Anyway, I can’t get over that second disappointment in him. I remember it was pretty tough at 18, my key takeaway was that he isn’t as competent at life as I thought but then I was too busy living life.
The problem is that I can’t hold this disappointment back and this results in jabs towards my dad. I realize that I should stop talking to him about anything but everyday stuff, but I keep bringing up current events and such and I can’t get over the repeated disappointment from his takes on things.
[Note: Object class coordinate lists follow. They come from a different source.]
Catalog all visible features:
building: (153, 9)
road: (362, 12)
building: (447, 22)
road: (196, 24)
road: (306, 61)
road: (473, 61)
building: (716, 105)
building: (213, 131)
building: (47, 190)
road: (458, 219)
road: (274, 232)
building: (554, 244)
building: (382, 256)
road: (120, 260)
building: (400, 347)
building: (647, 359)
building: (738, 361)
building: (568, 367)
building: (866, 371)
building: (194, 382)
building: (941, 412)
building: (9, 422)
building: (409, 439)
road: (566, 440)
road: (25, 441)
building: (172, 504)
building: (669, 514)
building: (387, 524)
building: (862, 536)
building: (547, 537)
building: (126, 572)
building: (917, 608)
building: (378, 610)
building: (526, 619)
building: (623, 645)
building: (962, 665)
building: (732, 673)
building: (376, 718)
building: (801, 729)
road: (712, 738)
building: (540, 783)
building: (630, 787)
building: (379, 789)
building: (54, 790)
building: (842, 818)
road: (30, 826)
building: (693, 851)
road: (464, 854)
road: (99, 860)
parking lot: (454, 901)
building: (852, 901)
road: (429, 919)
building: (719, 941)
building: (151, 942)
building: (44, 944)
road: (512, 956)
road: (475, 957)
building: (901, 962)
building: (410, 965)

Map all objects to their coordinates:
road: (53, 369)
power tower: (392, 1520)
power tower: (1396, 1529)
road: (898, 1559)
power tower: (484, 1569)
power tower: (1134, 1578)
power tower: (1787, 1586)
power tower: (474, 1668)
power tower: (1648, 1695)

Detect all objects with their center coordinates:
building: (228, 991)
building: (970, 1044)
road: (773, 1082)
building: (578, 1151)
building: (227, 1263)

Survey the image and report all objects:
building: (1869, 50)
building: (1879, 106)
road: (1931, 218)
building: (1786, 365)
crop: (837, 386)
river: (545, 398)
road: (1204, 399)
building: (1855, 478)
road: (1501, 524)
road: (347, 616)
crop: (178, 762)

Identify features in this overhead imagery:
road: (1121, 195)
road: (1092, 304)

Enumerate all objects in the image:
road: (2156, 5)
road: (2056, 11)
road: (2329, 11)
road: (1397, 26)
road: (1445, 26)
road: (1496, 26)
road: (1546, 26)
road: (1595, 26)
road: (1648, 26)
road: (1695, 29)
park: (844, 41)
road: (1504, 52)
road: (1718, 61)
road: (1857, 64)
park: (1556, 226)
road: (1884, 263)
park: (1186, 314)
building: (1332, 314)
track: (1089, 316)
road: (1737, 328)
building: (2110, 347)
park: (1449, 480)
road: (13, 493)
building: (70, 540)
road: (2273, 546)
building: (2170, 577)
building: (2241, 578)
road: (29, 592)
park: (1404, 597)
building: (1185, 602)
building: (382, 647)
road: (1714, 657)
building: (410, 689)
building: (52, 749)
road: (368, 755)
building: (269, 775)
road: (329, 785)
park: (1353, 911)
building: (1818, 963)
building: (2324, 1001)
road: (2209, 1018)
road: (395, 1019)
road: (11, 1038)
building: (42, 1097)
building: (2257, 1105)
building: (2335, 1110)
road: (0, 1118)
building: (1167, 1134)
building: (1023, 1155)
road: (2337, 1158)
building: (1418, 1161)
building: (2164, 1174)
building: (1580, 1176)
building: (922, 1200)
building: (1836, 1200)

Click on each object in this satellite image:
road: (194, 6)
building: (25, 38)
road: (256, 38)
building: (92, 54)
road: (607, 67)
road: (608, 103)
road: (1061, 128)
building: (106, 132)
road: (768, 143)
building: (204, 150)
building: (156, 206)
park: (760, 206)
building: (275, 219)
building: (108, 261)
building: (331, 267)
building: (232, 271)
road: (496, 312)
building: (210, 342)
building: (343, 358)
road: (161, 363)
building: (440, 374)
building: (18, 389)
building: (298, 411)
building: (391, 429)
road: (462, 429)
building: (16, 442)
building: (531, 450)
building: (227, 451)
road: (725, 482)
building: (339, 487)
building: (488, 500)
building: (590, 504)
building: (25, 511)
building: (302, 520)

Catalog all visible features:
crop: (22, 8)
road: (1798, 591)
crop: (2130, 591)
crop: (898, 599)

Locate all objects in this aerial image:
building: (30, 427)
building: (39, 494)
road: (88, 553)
Anyway, maybe someone has words of wisdom for me. No need to tell me how mean I am - I realize I should be a bigger person and accept dad as he is, but I can’t get over this very childish feeling of betrayal!
Thank you for reading all this.


OP, to me (bolded) this is key. Why would you go from being a daddy's girl to having no contact with him for almost 20 years, especially after your mother died? That is pretty harsh. Everyone is busy and living in a different city is no excuse. What details are you leaving out?


Actually we started communicating more when my mother died. Before that he was busy pleasing her and also she was alienating him from me (or me from him?)
As in, she would insert herself into any communication
Anonymous
Anonymous wrote:I got stuck at you describing yourself as a "daddy's girl" who had no relationship with her dad for 20 years. That does not compute.